Nu-World, the branded consumer goods importer, assembler and distributor with subsidiaries in Australia, Brazil, Dubai and Hong Kong, said yesterday that attributable profit fell 5.3% to R31.49 million in the six months to February 28.
Total revenue for the group that deals in durable products that includes appliances large and small, consumer electronics and electric scooters, fell 2.8% to R969.53 million. Headline earnings per share fell 5% to 147.1 cents from 154.9 cents. Net asset value increased 4.8% to 7 258.3 cents.

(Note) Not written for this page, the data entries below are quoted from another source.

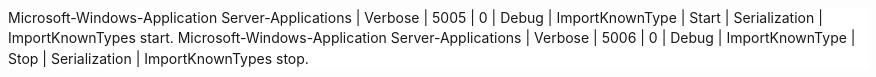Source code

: Microsoft-Windows-Application Server-Applications  |  Verbose      |  5005      |  0        |  Debug        |  ImportKnownType                                |  Start                                       |  Serialization                                                                                                |  ImportKnownTypes start.
Microsoft-Windows-Application Server-Applications  |  Verbose      |  5006      |  0        |  Debug        |  ImportKnownType                                |  Stop                                        |  Serialization                                                                                                |  ImportKnownTypes stop.
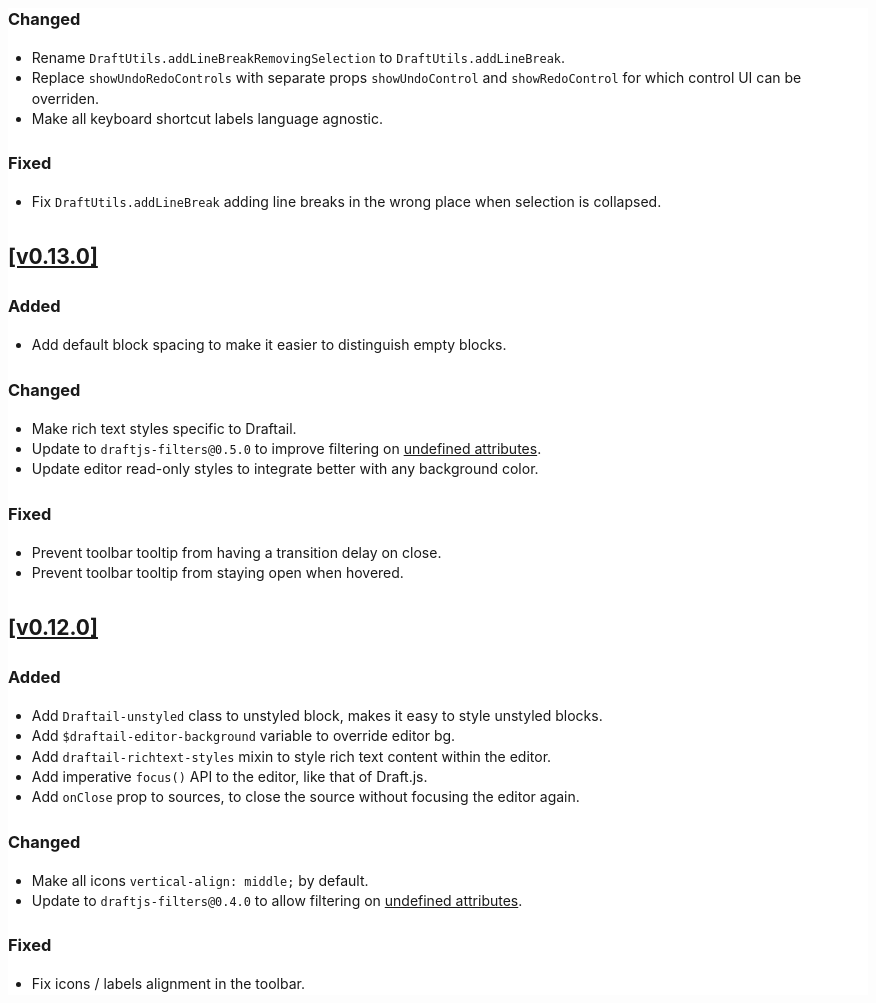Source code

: ### Changed

- Rename `DraftUtils.addLineBreakRemovingSelection` to `DraftUtils.addLineBreak`.
- Replace `showUndoRedoControls` with separate props `showUndoControl` and `showRedoControl` for which control UI can be overriden.
- Make all keyboard shortcut labels language agnostic.

### Fixed

- Fix `DraftUtils.addLineBreak` adding line breaks in the wrong place when selection is collapsed.

## [[v0.13.0]](https://github.com/springload/draftail/releases/tag/v0.13.0)

### Added

- Add default block spacing to make it easier to distinguish empty blocks.

### Changed

- Make rich text styles specific to Draftail.
- Update to `draftjs-filters@0.5.0` to improve filtering on [undefined attributes](https://github.com/thibaudcolas/draftjs-filters/commit/f836563).
- Update editor read-only styles to integrate better with any background color.

### Fixed

- Prevent toolbar tooltip from having a transition delay on close.
- Prevent toolbar tooltip from staying open when hovered.

## [[v0.12.0]](https://github.com/springload/draftail/releases/tag/v0.12.0)

### Added

- Add `Draftail-unstyled` class to unstyled block, makes it easy to style unstyled blocks.
- Add `$draftail-editor-background` variable to override editor bg.
- Add `draftail-richtext-styles` mixin to style rich text content within the editor.
- Add imperative `focus()` API to the editor, like that of Draft.js.
- Add `onClose` prop to sources, to close the source without focusing the editor again.

### Changed

- Make all icons `vertical-align: middle;` by default.
- Update to `draftjs-filters@0.4.0` to allow filtering on [undefined attributes](https://github.com/thibaudcolas/draftjs-filters/commit/a4af845).

### Fixed

- Fix icons / labels alignment in the toolbar.

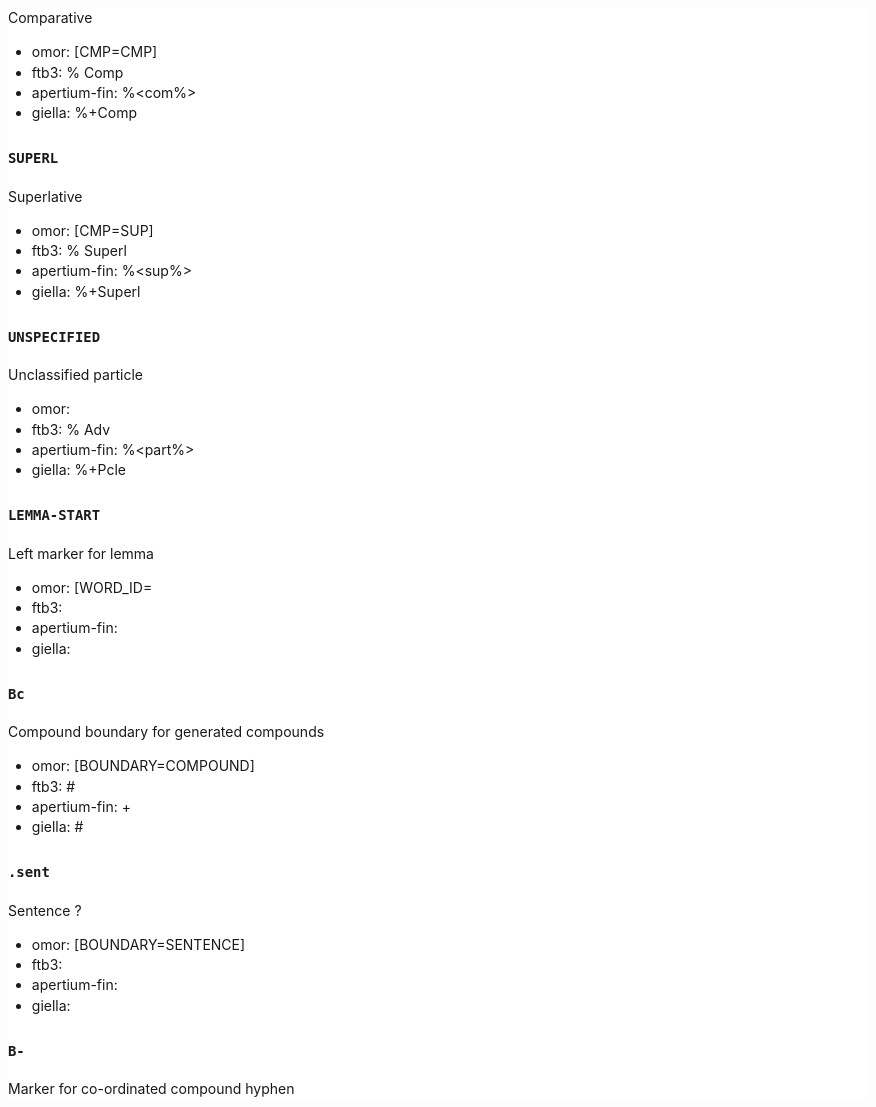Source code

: Comparative

* omor:  [CMP=CMP]
* ftb3:  % Comp
* apertium-fin:  %<com%>
* giella:  %+Comp

### ` SUPERL ` 

Superlative

* omor:  [CMP=SUP]
* ftb3:  % Superl
* apertium-fin:  %<sup%>
* giella:  %+Superl

### ` UNSPECIFIED ` 

Unclassified particle

* omor:  
* ftb3:  % Adv
* apertium-fin:  %<part%>
* giella:  %+Pcle

### ` LEMMA-START ` 

Left marker for lemma

* omor:  [WORD_ID=
* ftb3:  
* apertium-fin:  
* giella:  

### ` Bc ` 

Compound boundary for generated compounds

* omor:  [BOUNDARY=COMPOUND]
* ftb3:  #
* apertium-fin:  +
* giella:  #

### ` .sent ` 

Sentence ?

* omor:  [BOUNDARY=SENTENCE]
* ftb3:  
* apertium-fin:  
* giella:  

### ` B- ` 

Marker for co-ordinated compound hyphen
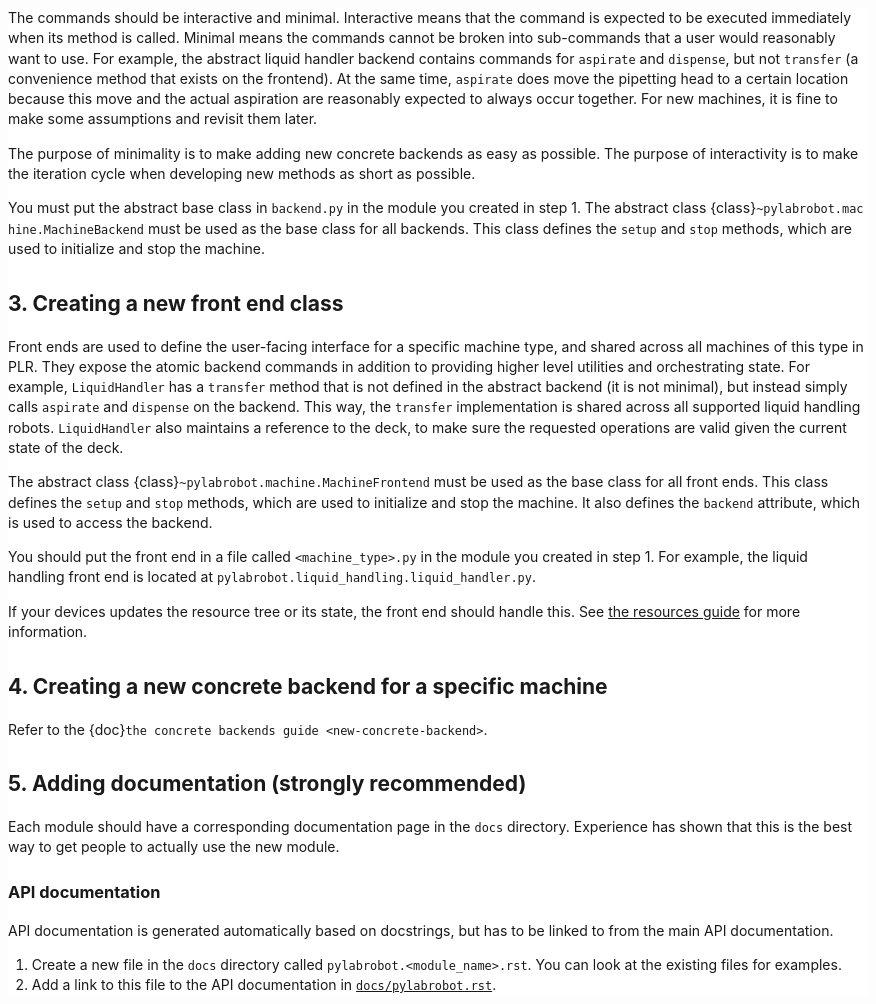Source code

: The commands should be interactive and minimal. Interactive means that the command is expected to be executed immediately when its method is called. Minimal means the commands cannot be broken into sub-commands that a user would reasonably want to use. For example, the abstract liquid handler backend contains commands for `aspirate` and `dispense`, but not `transfer` (a convenience method that exists on the frontend). At the same time, `aspirate` does move the pipetting head to a certain location because this move and the actual aspiration are reasonably expected to always occur together. For new machines, it is fine to make some assumptions and revisit them later.

The purpose of minimality is to make adding new concrete backends as easy as possible. The purpose of interactivity is to make the iteration cycle when developing new methods as short as possible.

You must put the abstract base class in `backend.py` in the module you created in step 1. The abstract class {class}`~pylabrobot.machine.MachineBackend` must be used as the base class for all backends. This class defines the `setup` and `stop` methods, which are used to initialize and stop the machine.

## 3. Creating a new front end class

Front ends are used to define the user-facing interface for a specific machine type, and shared across all machines of this type in PLR. They expose the atomic backend commands in addition to providing higher level utilities and orchestrating state. For example, `LiquidHandler` has a `transfer` method that is not defined in the abstract backend (it is not minimal), but instead simply calls `aspirate` and `dispense` on the backend. This way, the `transfer` implementation is shared across all supported liquid handling robots. `LiquidHandler` also maintains a reference to the deck, to make sure the requested operations are valid given the current state of the deck.

The abstract class {class}`~pylabrobot.machine.MachineFrontend` must be used as the base class for all front ends. This class defines the `setup` and `stop` methods, which are used to initialize and stop the machine. It also defines the `backend` attribute, which is used to access the backend.

You should put the front end in a file called `<machine_type>.py` in the module you created in step 1. For example, the liquid handling front end is located at `pylabrobot.liquid_handling.liquid_handler.py`.

If your devices updates the resource tree or its state, the front end should handle this. See [the resources guide](/resources/introduction.md) for more information.

## 4. Creating a new concrete backend for a specific machine

Refer to the {doc}`the concrete backends guide <new-concrete-backend>`.

## 5. Adding documentation (strongly recommended)

Each module should have a corresponding documentation page in the `docs` directory. Experience has shown that this is the best way to get people to actually use the new module.

### API documentation

API documentation is generated automatically based on docstrings, but has to be linked to from the main API documentation.

1. Create a new file in the `docs` directory called `pylabrobot.<module_name>.rst`. You can look at the existing files for examples.
2. Add a link to this file to the API documentation in [`docs/pylabrobot.rst`](https://github.com/PyLabRobot/pylabrobot/blob/main/docs/pylabrobot.rst).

Its directors said sales came under pressure locally, however international sales managed to show a 6.6% growth in turnover. Margins locally declined due to increasing cost pressures, high interest rates, high shipping costs, devaluation in the rand, load shedding and fuel costs.
Business confidence continued to remain subdued, causing downward pressure on sales volumes. Overall, lower sales volumes and higher input costs have had a marginal adverse effect on profitability.
Offshore operations showed a 6.6% increase in revenue and a 5.3% increase in after tax income. The increase in revenue was mainly due to opening new markets and expansion in existing markets.
Profitability was maintained despite tough competitive trading conditions. The directors were proactively working to increase market penetration in many regions, and have appointed additional sales and marketing personnel in these areas.